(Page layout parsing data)
_ _ _ _
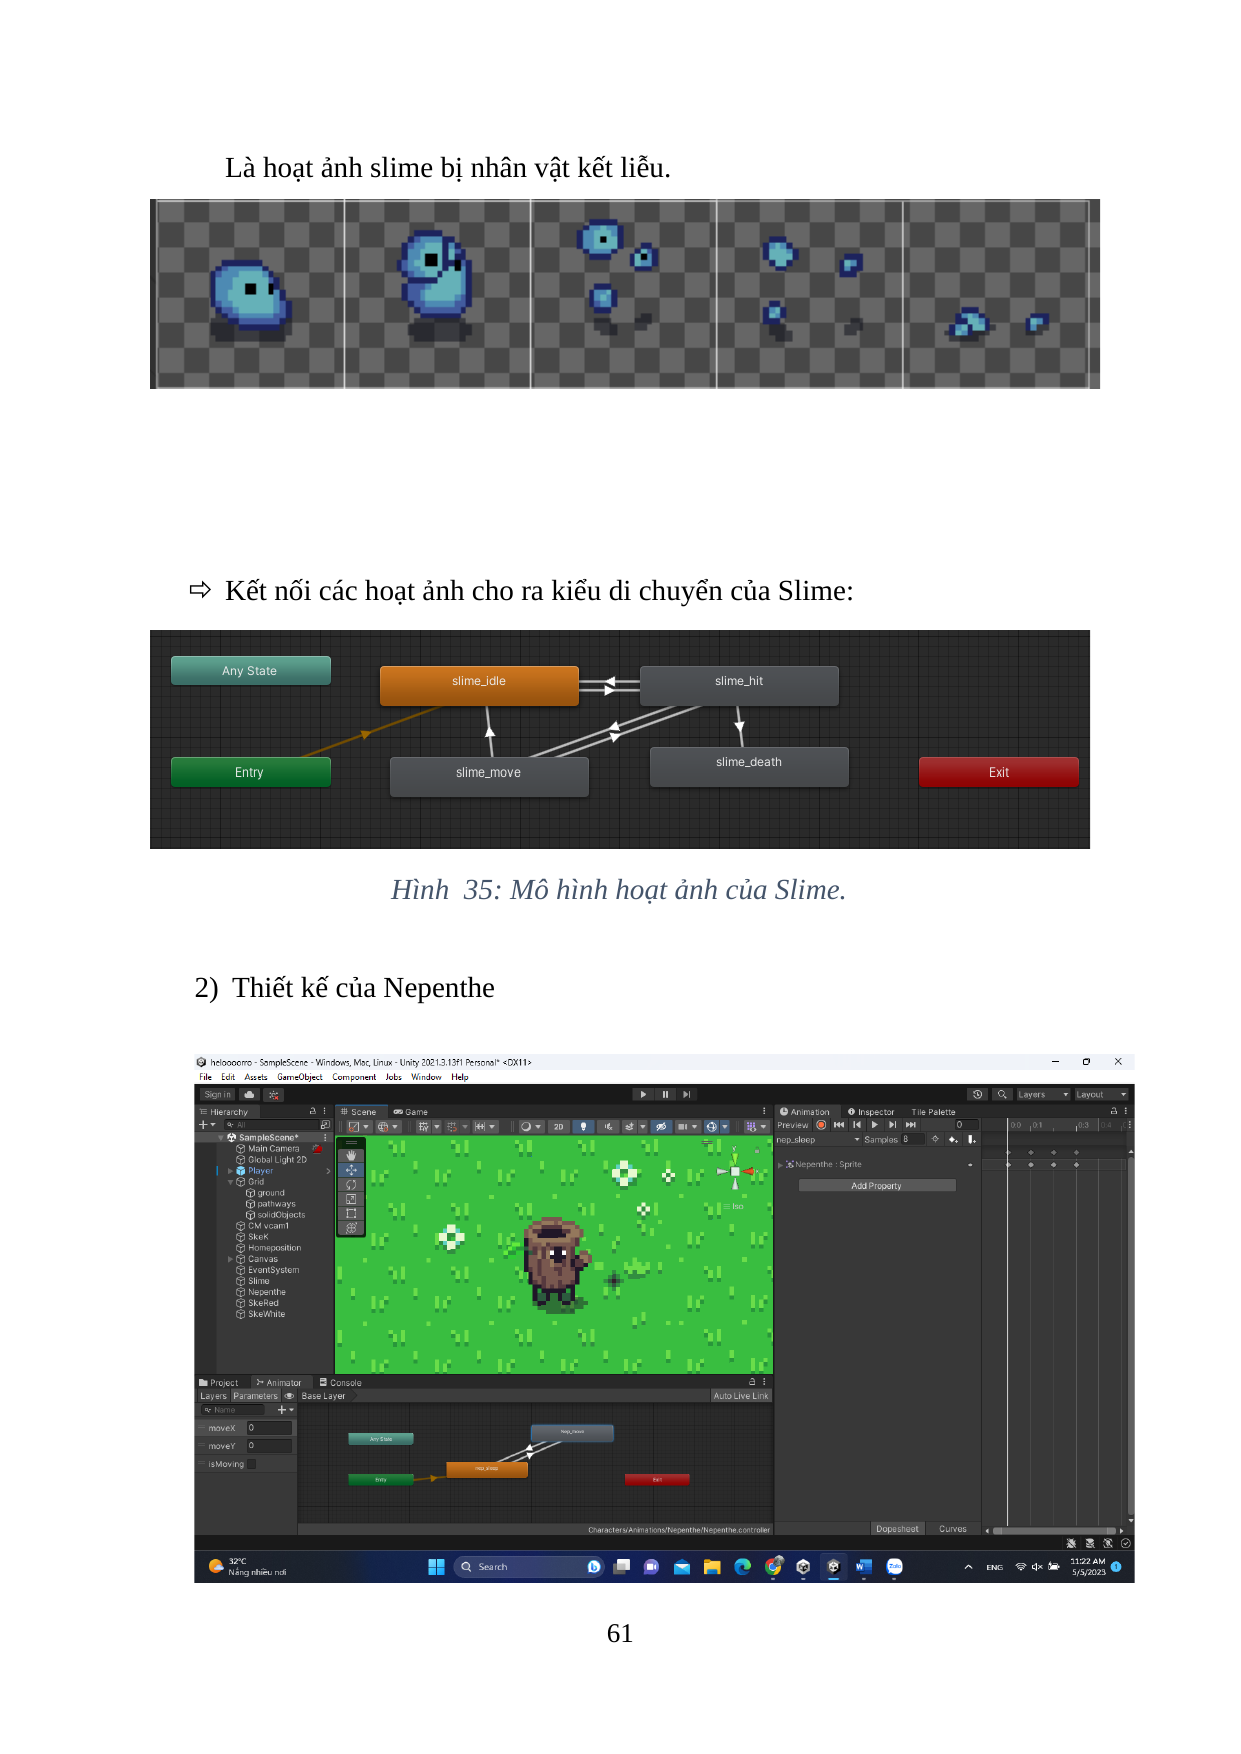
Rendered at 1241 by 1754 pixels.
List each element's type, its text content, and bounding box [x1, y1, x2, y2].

list Kết nối các hoạt ảnh cho ra kiểu di chuyển của Slime: [187, 573, 1090, 607]
list Là hoạt ảnh slime bị nhân vật kết liễu. [225, 150, 1090, 183]
picture [194, 1054, 1135, 1583]
list Thiết kế của Nepenthe [194, 970, 1090, 1004]
picture [150, 199, 1100, 389]
text Hình 35: Mô hình hoạt ảnh của Slime. [150, 872, 1090, 906]
picture [150, 630, 1091, 849]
_ _ _ _
> [Task instructions]
All of the entries above are to be transcribed word for word, with no pictures included.

> [Finished task]
Rendered at 1241 by 1754 pixels.
List each element's type, its text content, and bounding box [x1, y1, x2, y2].

list Kết nối các hoạt ảnh cho ra kiểu di chuyển của Slime: [187, 573, 1090, 607]
list Là hoạt ảnh slime bị nhân vật kết liễu. [225, 150, 1090, 183]
picture [194, 1054, 1135, 1583]
list Thiết kế của Nepenthe [194, 970, 1090, 1004]
picture [150, 199, 1100, 389]
text Hình 35: Mô hình hoạt ảnh của Slime. [150, 872, 1090, 906]
picture [150, 630, 1091, 849]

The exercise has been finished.